For those of you who are waiting and wondering, there were no gizzards to be had this evening, as there were on our last Le Pichet outing. [I’m so proud of those gizzards, and apparently I’m not the only one—Keats has also been telling all sorts of people about our culinary bravery.] We continued our theme of sharing little plates, starting with a salade Marseillaise: a pretty clump of golden raisins and chickpeas, surrounded by beets and long leaves of endive that had been lightly tossed with a tahini-ish dressing, the whole topped with a halved hard-boiled egg, the yolk cooked to not-quite-opaque perfection. Unusual combination, but it went down plenty easily. We also split a plate of grilled sardines on a bed of dandelion greens with fennel, pine nuts, and capers. Few things are better than fresh sardines. The skin is perhaps best, crunchy from the heat of the grill. We then moved on to a country pork paté with candied walnuts and other condiments I can’t recall, along with Roquefort and crispy pork confit and cornichons. We also shared a demi-pichet of Sancerre, not needing too much after the abundant Lillet before dinner.

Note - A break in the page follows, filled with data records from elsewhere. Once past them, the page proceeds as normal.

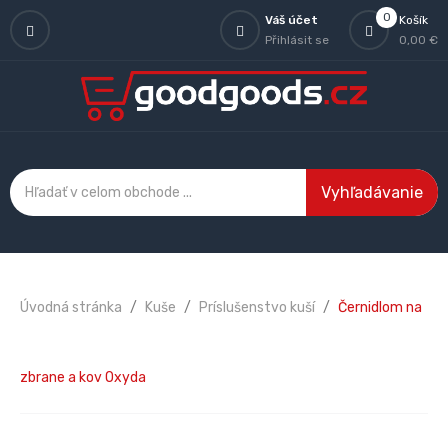
0
Váš účet
Košík
Přihlásit se
0,00 €
Vyhľadávanie
Úvodná stránka
Kuše
Príslušenstvo kuší
Černidlom na
zbrane a kov Oxyda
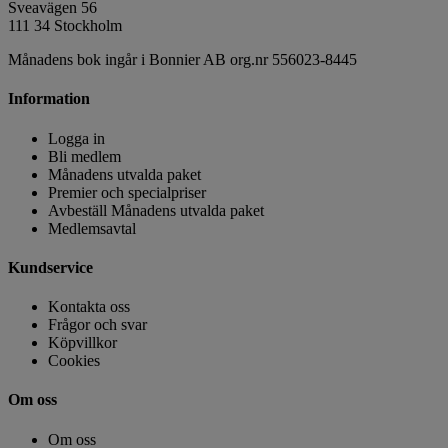
Sveavägen 56
111 34 Stockholm
Månadens bok ingår i Bonnier AB org.nr 556023-8445
Information
Logga in
Bli medlem
Månadens utvalda paket
Premier och specialpriser
Avbeställ Månadens utvalda paket
Medlemsavtal
Kundservice
Kontakta oss
Frågor och svar
Köpvillkor
Cookies
Om oss
Om oss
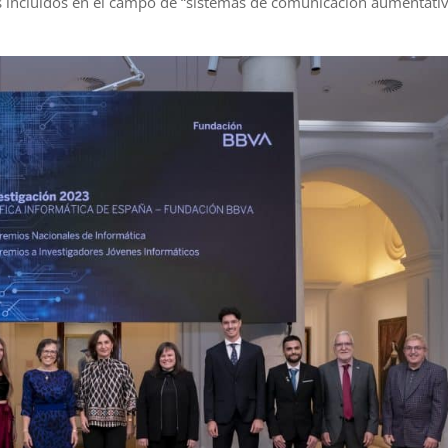
los incluidos en el campo de “sistemas de comunicación aumentati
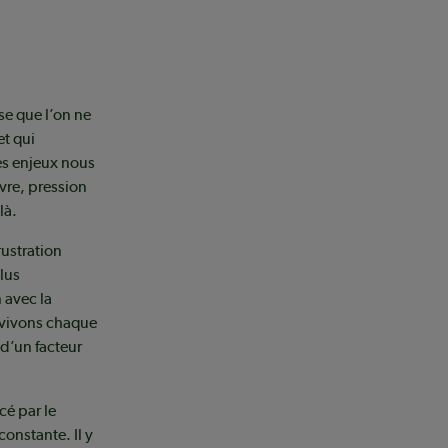
e que l’on ne
et qui
es enjeux nous
vre, pression
là.
rustration
lus
 avec la
, vivons chaque
 d’un facteur
é par le
constante. Il y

Keaton is a madwoman at Le Pichet. The girl eats. It is a joy to behold.
Le Pichet is a Francophile’s dream, a narrow bistro lined with tile, clean white and wood. My newish shirt from 0044 is so sexy, although I have now managed to drip some sort of greasy food substance on it yet again. It must emit some kind of electromagnetic field that captures any and all vinaigrette molecules within close proximity. Off the dry cleaners once more!